Regression models are perhaps the most important class of machine learning models. In this tutorial, we will show how to easily generate a regression model from data values.
What regression is
The goal of a regression model is to be able to predict a target variable by taking as input one or more input variables. The simplest case is that of a linear relationship between the variables, in which case basic methods such as least squares regression can be used.
In real-world datasets, the relationship between the variables is often highly non-linear. This motivates the use of more sophisticated machine learning techniques to solve regression problems, including for instance neural networks and random forests.
A regression problem example is to predict the value of a house from its characteristics (location, number of bedrooms, total area, etc), using for that information from other houses that are not identical to it but for which the prices are known.
Regression model example
To give a concrete example, let’s consider the following public dataset of house prices: x26.txt. This file contains a long and uncommented header; a stripped-down version that is compatible with TuringBot can be found here: house_prices.txt. The columns that are present are the following
Index;
Local selling prices, in hundreds of dollars;
Number of bathrooms;
Area of the site in thousands of square feet;
Size of the living space in thousands of square feet;
Number of garages;
Number of rooms;
Number of bedrooms;
Age in years;
Construction type (1=brick, 2=brick/wood, 3=aluminum/wood, 4=wood);
Number of fireplaces;
Selling price.
The goal is to predict the last column, the selling price, as a function of all the other variables. To do that, we are going to use a technique called symbolic regression, which attempts to find explicit mathematical formulas that connect the input variables to the target variable.
We will use the desktop software TuringBot, which can be downloaded for free, to find that regression model. The usage is quite straightforward: you load the input file through the interface, select which variable is the target and which variables should be used as input, and then start the search. This is what its interface looks like with the data loaded in:
We have also enabled the cross-validation feature with a 50/50 test/train split (see the “Search options” menu in the image above). This will allow us to easily discard overfit formulas.

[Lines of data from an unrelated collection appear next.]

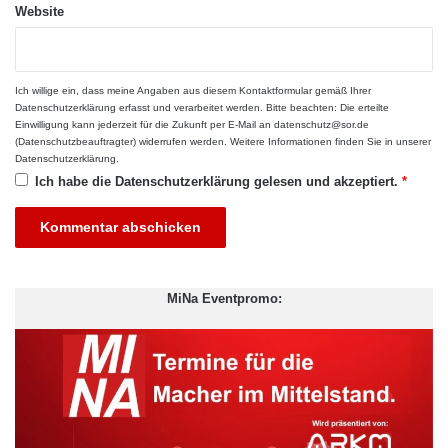
innerhalb der bereits genutzten Kollaborationsplattformen aus.
Website
So lässt sich eine
Software zur Urlaubsplanung in Microsoft
Teams
beispielsweise nahtlos in den Arbeitsalltag einbinden und
erlaubt es, die Abwesenheiten für alle gut sichtbar im
Ich willige ein, dass meine Angaben aus diesem Kontaktformular gemäß Ihrer
Teamkalender darzustellen.
Datenschutzerklärung
erfasst und verarbeitet werden. Bitte beachten: Die erteilte
Einwilligung kann jederzeit für die Zukunft per E-Mail an datenschutz@sor.de
(Datenschutzbeauftragter) widerrufen werden. Weitere Informationen finden Sie in unserer
Dadurch lassen sich Rückfragen reduzieren und auch
Datenschutzerklärung
.
Vertretungsregelungen wesentlich leichter umsetzen – vor
Ich habe die
Datenschutzerklärung
gelesen und akzeptiert.
*
allem dann, wenn Kolleg:innen aus dem Homeoffice oder mobil
arbeiten.
Für Mittelständler bedeutet das vor allem eines: Eine bessere
MiNa Eventpromo:
Übersicht ohne zusätzlichen Verwaltungsaufwand.
Warum Verfügbarkeit heute
planbar sein muss
Heute setzen schon 75 Prozent der KMU auf flexible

After running the optimization for a few minutes, the formulas found by the program and their corresponding out-of-sample errors were the following:
The highlighted one turned out to be the best — more complex solutions did not offer increased out-of-sample accuracy. Its mean relative error in the test dataset was roughly 8%. Here is that formula:
price = fire_place + 15.5668 + (1.66153 + bathrooms) * local_pric
The variables that are present in it are only three: the number of bathrooms, the number of fireplaces, and the local price. It is a completely non-trivial fact that the house price should only depend on these three parameters, but the symbolic regression optimization made this fact evident.
Conclusion
In this tutorial, we have seen an example of generating a regression model. The technique that we used was symbolic regression, implemented in the desktop software TuringBot. The model that was found had a good out-of-sample accuracy in predicting the prices of houses based on their characteristics, and it allowed us to see the most relevant variables in estimating that price.